International Association on Workplace
Bullying & Harassment
 

Gary Namie

The 13 years of experience I bring to the IAWBH Board spans several domains of the workplace bullying phenomenon as described below. My contributions could bridge differences in perspectives among academic researchers, consultants, communicators, counselors, and public policy advocates.

In mid-1997 we launched the Workplace Bullying Institute, which I direct. Ever since, my full-time focus is on (and irreversibly immersed in) workplace bullying. The foundation is helping targeted individuals – 4 public education websites (workplacebullying.org is the main site), popular books authored (The Bully At Work, 2009), speeches, conferences, telephone counseling, and legal expert witness services. Also, my 850+ media interviews and appearances have established the U.S. movement. We also train professionals to carry the message throughout the country as certified graduates of our intensive 3-day education program (WBI University).

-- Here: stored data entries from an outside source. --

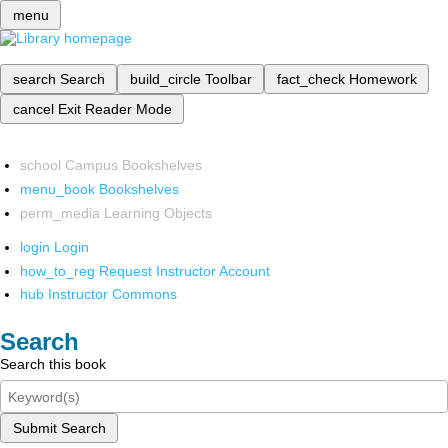
menu
search
Search
build_circle
Toolbar
fact_check
Homework
cancel
Exit Reader Mode
school
Campus Bookshelves
menu_book
Bookshelves
perm_media
Learning Objects
login
Login
how_to_reg
Request Instructor Account
hub
Instructor Commons
Search
Search this book
Submit Search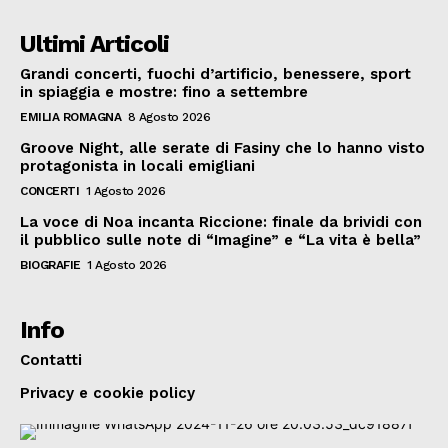
Ultimi Articoli
Grandi concerti, fuochi d’artificio, benessere, sport
in spiaggia e mostre: fino a settembre
EMILIA ROMAGNA
8 Agosto 2026
Groove Night, alle serate di Fasiny che lo hanno visto
protagonista in locali emigliani
CONCERTI
1 Agosto 2026
La voce di Noa incanta Riccione: finale da brividi con
il pubblico sulle note di “Imagine” e “La vita è bella”
BIOGRAFIE
1 Agosto 2026
Info
Contatti
Privacy e cookie policy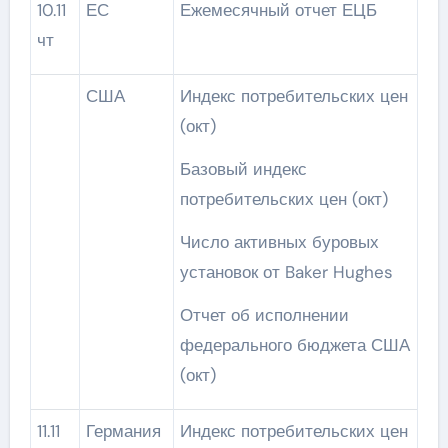
10.11
ЕС
Ежемесячный отчет ЕЦБ
чт
США
Индекс потребительских цен
(окт)
Базовый индекс
потребительских цен (окт)
Число активных буровых
установок от Baker Hughes
Отчет об исполнении
федерального бюджета США
(окт)
11.11
Германия
Индекс потребительских цен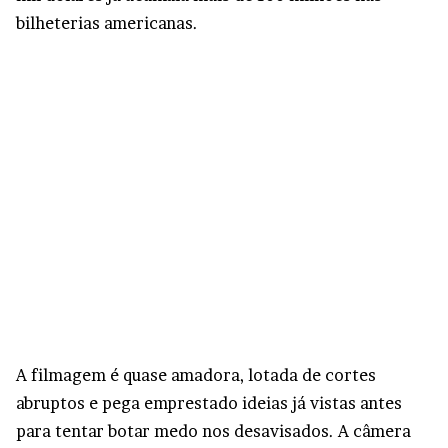
bilheterias americanas.
A filmagem é quase amadora, lotada de cortes
abruptos e pega emprestado ideias já vistas antes
para tentar botar medo nos desavisados. A câmera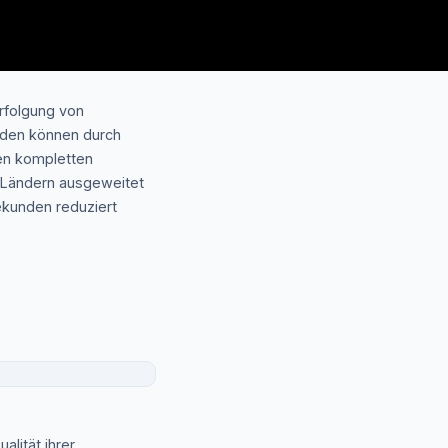
erfolgung von
nden können durch
den kompletten
3 Ländern ausgeweitet
ekunden reduziert
lität ihrer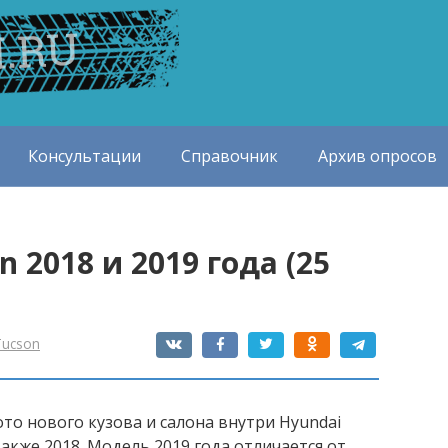
Консультации
Справочник
Архив опросов
 2018 и 2019 года (25
Tucson
о нового кузова и салона внутри Hyundai
 также 2018. Модель 2019 года отличается от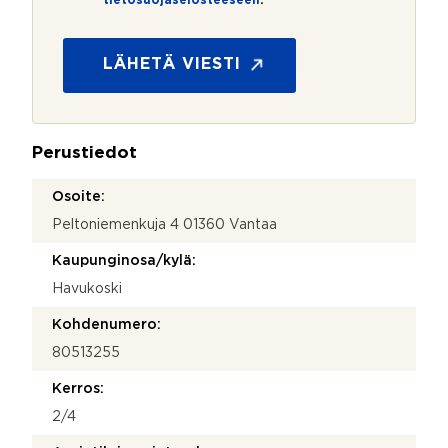
tietosuojaselosteeseen
.
e
t
o
s
LÄHETÄ VIESTI
u
o
j
a
Perustiedot
*
Osoite:
Peltoniemenkuja 4 01360 Vantaa
Kaupunginosa/kylä:
Havukoski
Kohdenumero:
80513255
Kerros:
2/4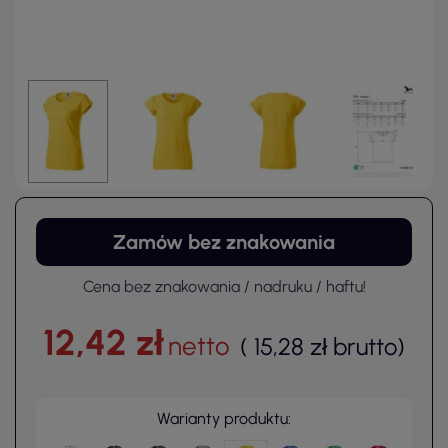
Zamów bez znakowania
Cena bez znakowania / nadruku / haftu!
12,42 zł
netto
(
15,28 zł
brutto
)
Warianty produktu: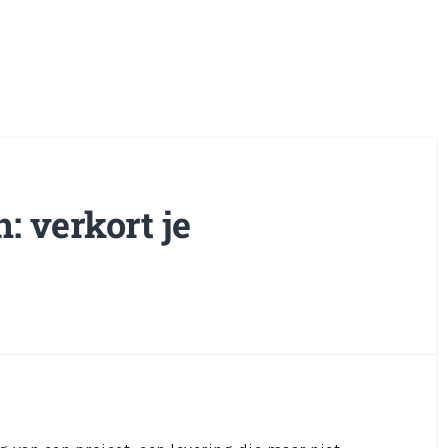
: verkort je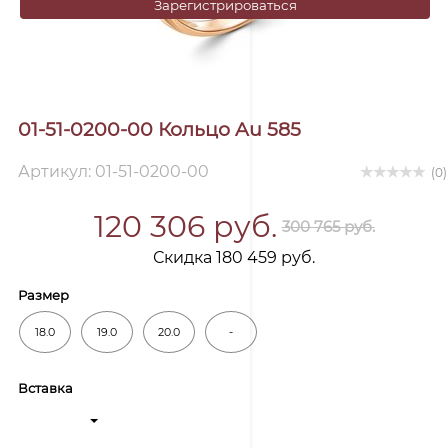
Зарегистрироваться
01-51-0200-00 Кольцо Au 585
Артикул: 01-51-0200-00
(0)
120 306 руб.
300 765 руб.
Скидка 180 459 руб.
Размер
18.0
19.0
20.0
-
Вставка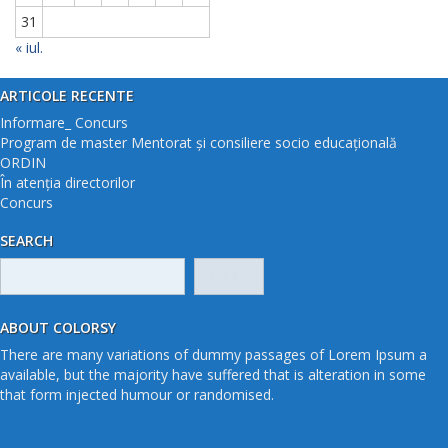
31
« iul.
ARTICOLE RECENTE
Informare_ Concurs
Program de master Mentorat și consiliere socio educațională
ORDIN
În atenția directorilor
Concurs
SEARCH
Caută
după:
ABOUT COLORSY
There are many variations of dummy passages of Lorem Ipsum a
available, but the majority have suffered that is alteration in some
that form injected humour or randomised.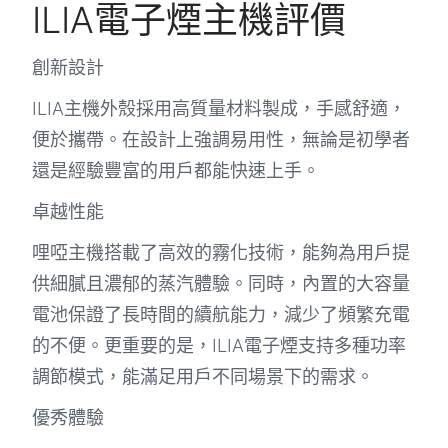
ILIA電子煙主機評價
創新設計
ILIA主機外殼採用高質量材料製成，手感舒適，
便於攜帶。在設計上強調易用性，無論是初學者
還是經驗豐富的用戶都能快速上手。
卓越性能
哩啞主機搭載了高效的霧化技術，能夠為用戶提
供細膩且濃郁的蒸汽體驗。同時，內置的大容量
電池保證了長時間的續航能力，減少了頻繁充電
的不便。更重要的是，ILIA電子煙支持多種功率
調節模式，能滿足用戶不同場景下的需求。
優秀體驗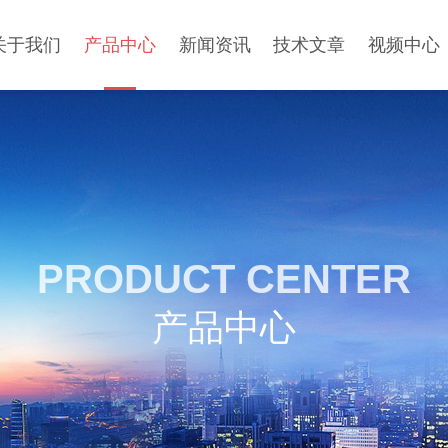
关于我们
产品中心
新闻资讯
技术文章
视频中心
PRODUCT CENTER
产品中心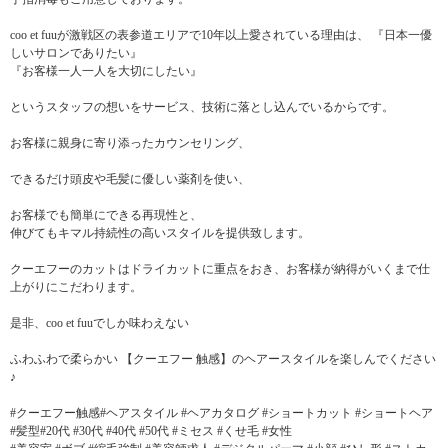
coo et fuuが激戦区の表参道エリアで10年以上愛されている理由は、 『日本一優
しいサロンでありたい』
『お客様一人一人を大切にしたい』
というスタッフの想いをサービス、技術に落とし込んでいるからです。
お客様に親身に寄り添ったカウンセリング、
できるだけ頭皮や毛髪に優しい薬剤を使い、
お客様でも簡単にできる再現性と、
伸びてもキマル持続性の高いスタイルを提供致します。
クーエフーのカットはドライカットに重点をおき、お客様が納得がいくまで仕
上がりにこだわります。
是非、coo et fuuでしか味わえない
ふわふわで柔らかい 【クーエフー 触感】のヘアースタイルを楽しんでください
♪
#クーエフー触感#ヘアスタイル #ヘアカタログ #ショートカット #ショートヘア
#髪型#20代 #30代 #40代 #50代 #ミセス #くせ毛 #女性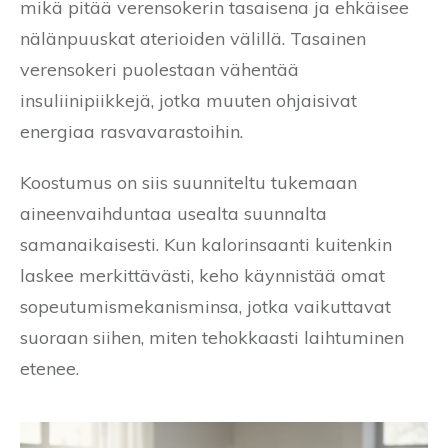
mikä pitää verensokerin tasaisena ja ehkäisee
nälänpuuskat aterioiden välillä. Tasainen
verensokeri puolestaan vähentää
insuliinipiikkejä, jotka muuten ohjaisivat
energiaa rasvavarastoihin.
Koostumus on siis suunniteltu tukemaan
aineenvaihduntaa usealta suunnalta
samanaikaisesti. Kun kalorinsaanti kuitenkin
laskee merkittävästi, keho käynnistää omat
sopeutumismekanisminsa, jotka vaikuttavat
suoraan siihen, miten tehokkaasti laihtuminen
etenee.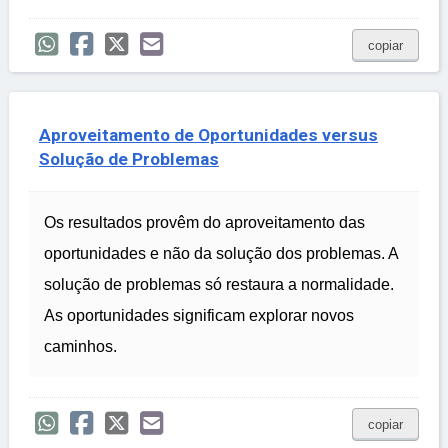
copiar
Aproveitamento de Oportunidades versus
Solução de Problemas
Os resultados provêm do aproveitamento das
oportunidades e não da solução dos problemas. A
solução de problemas só restaura a normalidade.
As oportunidades significam explorar novos
caminhos.
copiar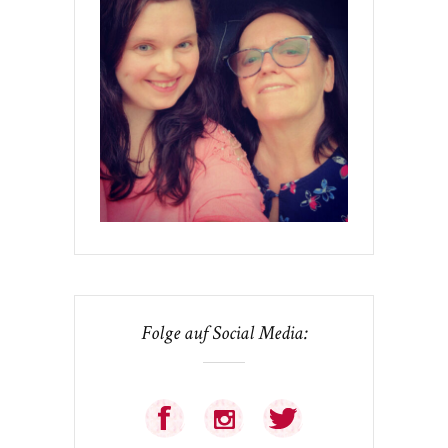
Folge auf Social Media: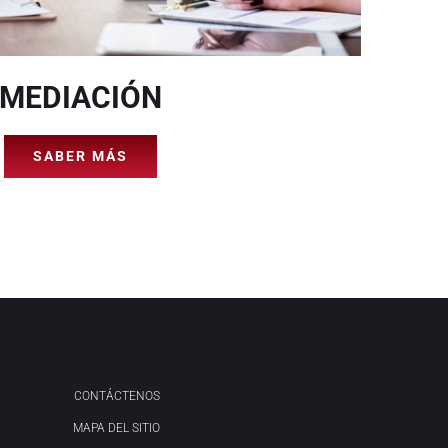
MEDIACIÓN
SABER MÁS
CONTÁCTENOS
MAPA DEL SITIO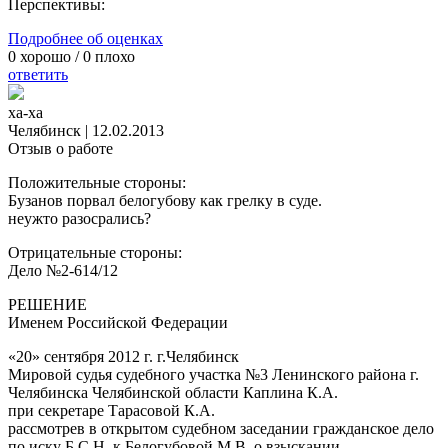
Перспективы:
Подробнее об оценках
0
хорошо /
0
плохо
ответить
ха-ха
Челябинск
|
12.02.2013
Отзыв о работе
Положительные стороны:
Бузанов порвал белогубову как грелку в суде.
неужто разосрались?
Отрицательные стороны:
Дело №2-614/12
РЕШЕНИЕ
Именем Российской Федерации
«20» сентября 2012 г. г.Челябинск
Мировой судья судебного участка №3 Ленинского района г.
Челябинска Челябинской области Каплина К.А.
при секретаре Тарасовой К.А.
рассмотрев в открытом судебном заседании гражданское дело
по иску Б.С.Н. к Белогубовой М.В. о взыскании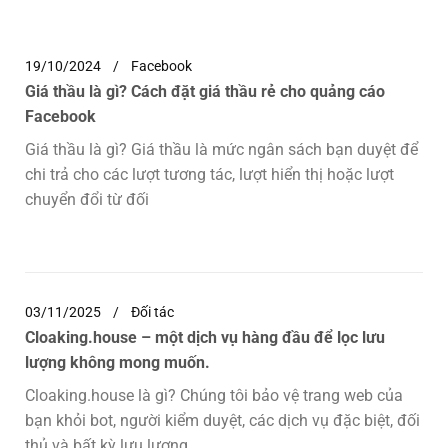
19/10/2024
Facebook
Giá thầu là gì? Cách đặt giá thầu rẻ cho quảng cáo
Facebook
Giá thầu là gì? Giá thầu là mức ngân sách bạn duyệt để
chi trả cho các lượt tương tác, lượt hiển thị hoặc lượt
chuyển đổi từ đối
03/11/2025
Đối tác
Cloaking.house – một dịch vụ hàng đầu để lọc lưu
lượng không mong muốn.
Сloaking.house là gì? Chúng tôi bảo vệ trang web của
bạn khỏi bot, người kiểm duyệt, các dịch vụ đặc biệt, đối
thủ và bất kỳ lưu lượng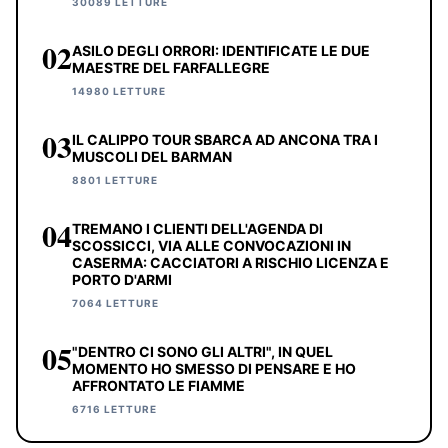
30089 LETTURE
02
ASILO DEGLI ORRORI: IDENTIFICATE LE DUE
MAESTRE DEL FARFALLEGRE
14980 LETTURE
03
IL CALIPPO TOUR SBARCA AD ANCONA TRA I
MUSCOLI DEL BARMAN
8801 LETTURE
04
TREMANO I CLIENTI DELL'AGENDA DI
SCOSSICCI, VIA ALLE CONVOCAZIONI IN
CASERMA: CACCIATORI A RISCHIO LICENZA E
PORTO D'ARMI
7064 LETTURE
05
"DENTRO CI SONO GLI ALTRI", IN QUEL
MOMENTO HO SMESSO DI PENSARE E HO
AFFRONTATO LE FIAMME
6716 LETTURE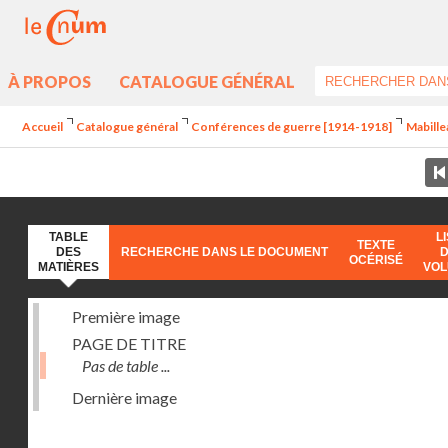
À PROPOS
CATALOGUE GÉNÉRAL
Accueil
Catalogue général
Conférences de guerre [1914-1918]
Mabille
TABLE
L
TEXTE
DES
RECHERCHE DANS LE DOCUMENT
OCÉRISÉ
MATIÈRES
VO
Première image
PAGE DE TITRE
Pas de table ...
Dernière image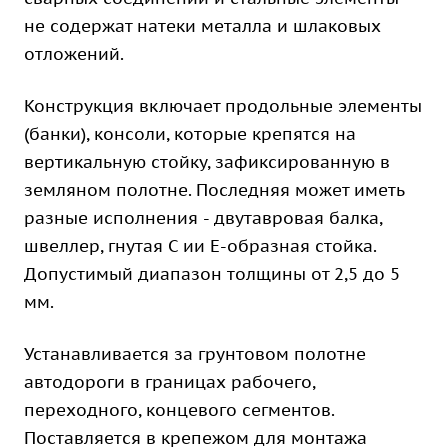
не содержат натеки металла и шлаковых
отложений.
Конструкция включает продольные элементы
(банки), консоли, которые крепятся на
вертикальную стойку, зафиксированную в
земляном полотне. Последняя может иметь
разные исполнения - двутавровая балка,
швеллер, гнутая С ии Е-образная стойка.
Допустимый диапазон толщины от 2,5 до 5
мм.
Устанавливается за грунтовом полотне
автодороги в границах рабочего,
переходного, концевого сегментов.
Поставляется в крепежом для монтажа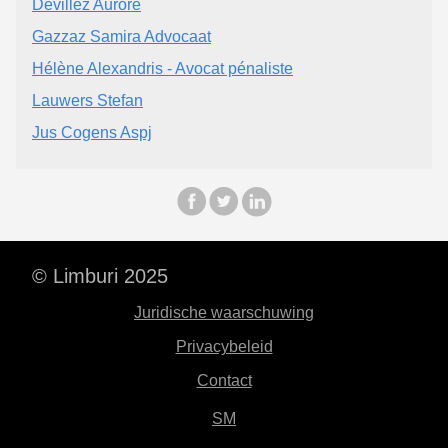
Devillez Aurore
Gazzaz Samira Advocaat
Hélène Alexandris - Avocat pénaliste
Lauwers Stefan
Jus Cogens Aspj
© Limburi 2025
Juridische waarschuwing
Privacybeleid
Contact
SM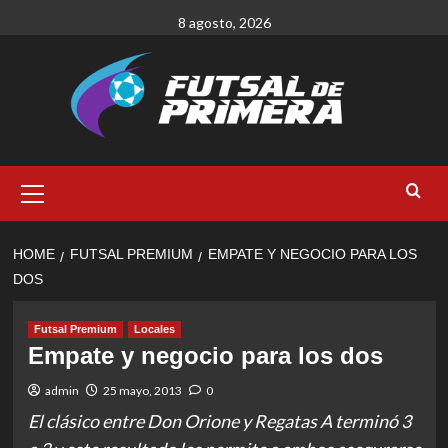
Skip
8 agosto, 2026
to
content
Primary
Menu
HOME
FUTSAL PREMIUM
EMPATE Y NEGOCIO PARA LOS
DOS
Futsal Premium
Locales
Empate y negocio para los dos
admin
25 mayo, 2013
0
El clásico entre Don Orione y Regatas A terminó 3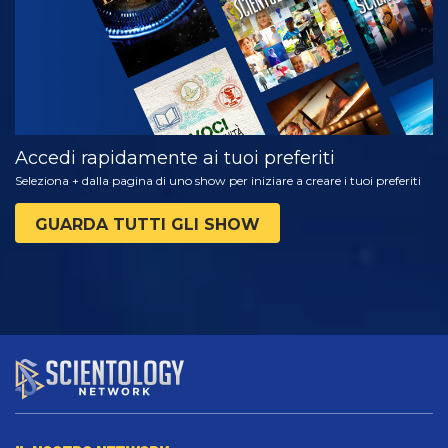
Accedi rapidamente ai tuoi preferiti
Seleziona + dalla pagina di uno show per iniziare a creare i tuoi preferiti
GUARDA TUTTI GLI SHOW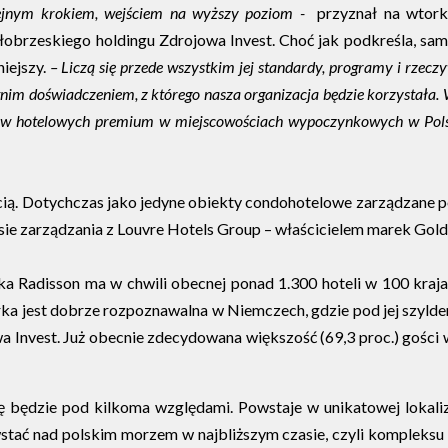
lejnym krokiem, wejściem na wyższy poziom -
przyznał na wtork
łobrzeskiego holdingu Zdrojowa Invest. Choć jak podkreśla, sam
iejszy.
– Liczą się przede wszystkim jej standardy, programy i rzecz
nim doświadczeniem, z którego nasza organizacja będzie korzystała. 
któw hotelowych premium w miejscowościach wypoczynkowych w Pol
ią. Dotychczas jako jedyne obiekty condohotelowe zarządzane p
e zarządzania z Louvre Hotels Group – właścicielem marek Golden 
ka Radisson ma w chwili obecnej ponad 1.300 hoteli w 100 kraja
jest dobrze rozpoznawalna w Niemczech, gdzie pod jej szyldem 
 Invest. Już obecnie zdecydowana większość (69,3 proc.) gości w
ę będzie pod kilkoma względami. Powstaje w unikatowej lokaliz
powstać nad polskim morzem w najbliższym czasie, czyli komplek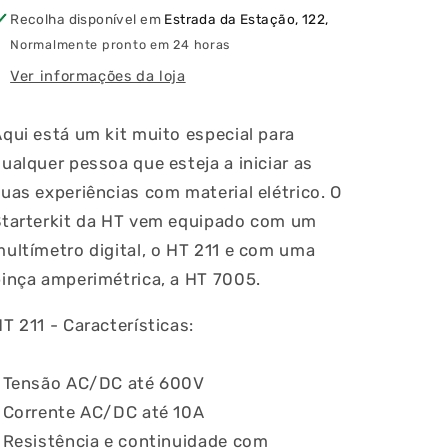
Amperimétrica
Amperimétrica
Recolha disponível em
Estrada da Estação, 122,
HT7005
HT7005
Normalmente pronto em 24 horas
Ver informações da loja
qui está um kit muito especial para
ualquer pessoa que esteja a iniciar as
uas experiências com material elétrico. O
Starterkit da HT vem equipado com um
ia
ultímetro digital, o HT 211 e com uma
inça amperimétrica, a HT 7005.
T 211 - Características:
› Tensão AC/DC até 600V
› Corrente AC/DC até 10A
 Resistência e continuidade com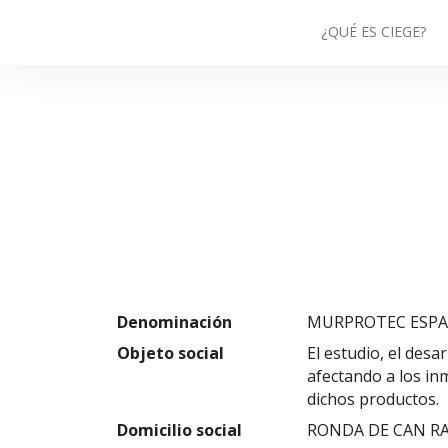
¿QUÉ ES CIEGE?
Denominación
MURPROTEC ESPA
Objeto social
El estudio, el des
afectando a los inm
dichos productos.
Domicilio social
RONDA DE CAN RAB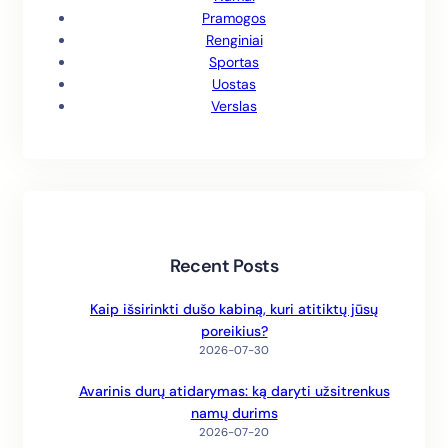
Pramogos
Renginiai
Sportas
Uostas
Verslas
Recent Posts
Kaip išsirinkti dušo kabiną, kuri atitiktų jūsų
poreikius?
2026-07-30
Avarinis durų atidarymas: ką daryti užsitrenkus
namų durims
2026-07-20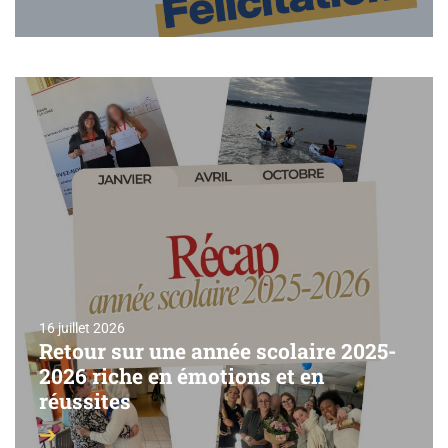
16 juillet 2026
Retour sur une année scolaire 2025-
2026 riche en émotions et en
réussites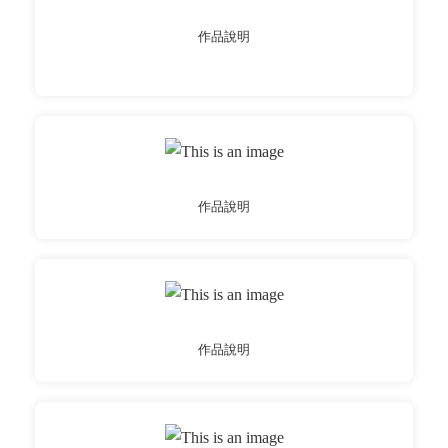
作品說明
作品說明
作品說明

I am proud of writing and conducting the first scientific U.S. national survey demonstrating unequivocally its epidemic prevalence. That ’07 project complements our multiple online surveys (1998-2009) with large samples. We not only interpret the research of others, but have published our empirical work in peer-review academic journals and book chapters. We regularly present papers at scientific occupational health, stress, and bullying conferences.

Prior to bullying invading our family’s life, I was a management consultant. I am a social psychologist and former university professor of psychology and management for over 20 years. As the Work Doctor®, we have perfected a proprietary process to guide employers to a systemic solution since 1998 that corrects and prevents bullying. Our clients are Canadian and American organizations. Unions, too, have relied upon our services to control bullying within by training stewards and reps and by training internal expert peers. Our approach relies on research findings rather than traditional HR approaches.

Because the U.S. does not have any anti-bullying laws, I direct a network of volunteer Coordinators in 30 states to enact the Healthy Workplace Bill (written for WBI by Professor Yamada). Since 2003, 21 (of the 50) states have introduced the HWB. No bill has yet become law. The Legislative Campaign (healthyworkplacebill.org) necessarily continues.